Islamists, having commanded the art of using street violence to their advantage once again pulled the arrow of violence and intimidation out of their quiver. Large-scale protests were launched, with Muslim fundamentalists describing the judgment as an attempt to undermine the Muslim Personal Law. The Muslim hardliners and clerics pushed the then Rajiv Gandhi government, elected in 1984, to pass the Muslim Women (Protection on Divorce Act), 1986. This law overturned the Supreme Court’s verdict in the Shah Bano case. The 1986 Muslim Women (Protection on Rights of Divorce) Act diluted the Supreme Court judgment and allowed maintenance to a divorced woman only during the period of iddat, or till 90 days after the divorce.

The Muslim Women Act in 1986, virtually pitted women’s individual rights against the rights of a religious group and the latter with their street veto power were capable of enforcing the law over a weak, minority appeasing government led by Rajiv Gandhi.

Islamists have long used street violence as a tool to impose their fundamentalist views

Narasimha Rao’s government buckled under the pressure of Islamic radicals; enacted the Places of Worship Act of 1991, to prevent Ram Janmabhoomi-like movements in future

The Ram Janmabhoomi movement in the late 1980s and early 90s was married with violence and riots as the Muslim fundamentalists took to the streets to oppose the Hindu side’s demand for the reclamation of the disputed site of the Babri structure, where they said a Ram temple existed before Mughals brought it down.

As the Ram Janmabhoomi movement was at its peak, the Islamists once again resorted to deploying violence as a strategic tool to pressurize the government into granting them concessions. Consequently, the Narasimha Rao govt at the center brought a new law with a motive to prevent Ram Janmabhoomi-like reclamation movements by Hindus in India. This law was the Places of Worship (Special Provisions) Act 1991.

The statement of objects and reasons of this act reads as, ‘An Act to prohibit conversion of any place of worship and to provide for the maintenance of the religious character of any place of worship as it existed on the 15th day of August 1947, and for matters connected therewith or incidental thereto’.

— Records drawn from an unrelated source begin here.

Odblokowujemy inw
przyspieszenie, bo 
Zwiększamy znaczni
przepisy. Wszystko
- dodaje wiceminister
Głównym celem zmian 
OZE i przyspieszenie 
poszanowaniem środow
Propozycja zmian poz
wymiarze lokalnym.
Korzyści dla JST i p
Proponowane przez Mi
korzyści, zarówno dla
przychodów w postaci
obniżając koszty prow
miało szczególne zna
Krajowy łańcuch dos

The act declares that the character of a place of worship freezes on 15 August 1947, meaning if a place of worship is a mosque as on 15 August 1947, its character is that of a mosque even if it was originally a temple. The act provides for punishment if any person changes or attempts to change the character of any place of worship of one religious denomination or section thereof into another section of the same denomination or other.

The act provides for abatement of any suits or proceedings in any courts in the country relating to disputes about the character of places of worship already pending at the time of commencement of this act. The act also prohibits any suits or proceedings that may be instituted after the commencement of this act. Ram Janmabhoomi's dispute had been excluded from the purview of this act.

Thus, with the veto of street violence, Islamists were able to secure favourable legislation from the government to ensure that there could be no Ram Janmabhoomi-like movement in the future to reclaim other occupied Hindu religious sites. Apparently, when a Shivling was discovered inside the wuzukhana of the Gyanvapi mosque, the Islamists resorted to citing provisions of the Places of Worship Act, 1991 to prevent Hindus from reclaiming their religious sites, stating that the Act says a site of worship’s religious character must remain the same as it was on August 15, 1947.